▶ _TASK DETAILS_:
Answer these questions from the perfect-game comparison below:
1. How many points does second place in each category earn?
2. What percentage of the time did Roy Halladay hit the strike zone?
3. How many pitches did Armando Galarraga throw in his perfect game?

▶ _EXERCISE PASSAGE_:

So we set up our criteria for a perfect game and our grading system.  First off I will be giving each player (Dallas Braden, Roy Halladay, and Armando Galarraga) points based upon how they do.  First place in each category gets 5 points, second gets 3, and third gets one measly point.

The categories:  I will be judging off of grouder/fly ball ratio, ball/strike ratio, overall pitch count, strike outs, and release point.

So now I analyze.

Ground Out/Fly Out Ratio

Armando wins this one hands down.  Of the 28 outs he recorded in his perfect game, 14 were ground outs.  By my own personal judgment, grounders are more efficient outs to get.  Second place goes to Halladay who got 29% of his batters faced out via the ground ball.  So third place?  That goes to Mr. Braden, with a paltry 26% of batter getting out via the ground out.

Ball/Strike Ratio

Armando hit the strike zone 76% of the time.  Roy Halladay hit the K-Zone 62% of the time.  Braden hit the strike zone 70% of the time.

Armando, once again you win.

Pitch Count

Now Armando won this category hands down.  88 pitches through 28 total batters faced.  Halladay?  115 pitches.  Braden?  109.  It’s not even close.  Apparently when you attack the strike zone and get efficient outs, your pitch count stays wayyyyy down.  Now that’s impressive.

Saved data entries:

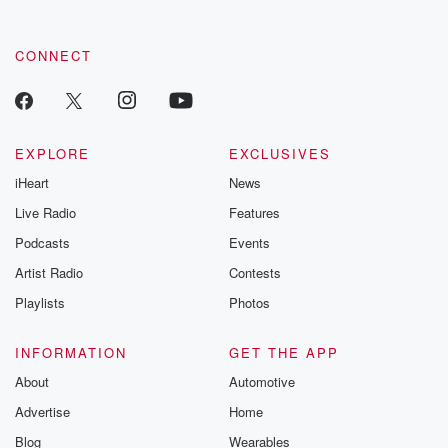
CONNECT
EXPLORE
EXCLUSIVES
iHeart
News
Live Radio
Features
Podcasts
Events
Artist Radio
Contests
Playlists
Photos
INFORMATION
GET THE APP
About
Automotive
Advertise
Home
Blog
Wearables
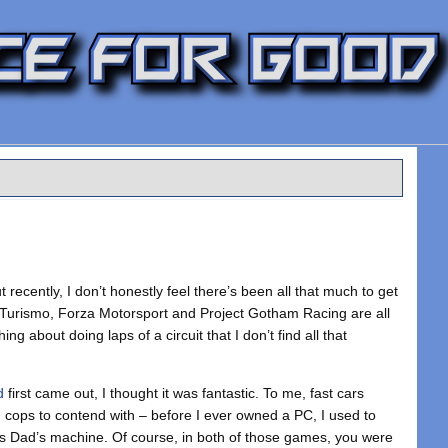
t recently, I don’t honestly feel there’s been all that much to get
n Turismo, Forza Motorsport and Project Gotham Racing are all
g about doing laps of a circuit that I don’t find all that
d
first came out, I thought it was fantastic. To me, fast cars
d cops to contend with – before I ever owned a PC, I used to
s Dad’s machine. Of course, in both of those games, you were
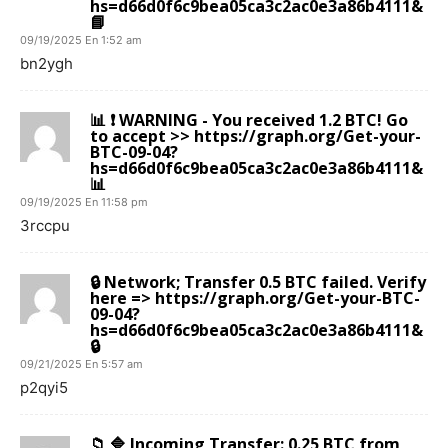
hs=d66d0f6c9bea05ca3c2ac0e3a86b4111&
📘
09/19/2025 En 1:52 am
bn2ygh
📊 ❗ WARNING - You received 1.2 BTC! Go
to accept >> https://graph.org/Get-your-
BTC-09-04?
hs=d66d0f6c9bea05ca3c2ac0e3a86b4111&
📊
09/19/2025 En 11:58 pm
3rccpu
🔒 Network; Transfer 0.5 BTC failed. Verify
here => https://graph.org/Get-your-BTC-
09-04?
hs=d66d0f6c9bea05ca3c2ac0e3a86b4111&
🔒
09/21/2025 En 5:57 am
p2qyi5
📁 🔷 Incoming Transfer: 0.25 BTC from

▶ _OUTPUT BELOW_:
1. 3 points
2. 62%
3. 88 pitches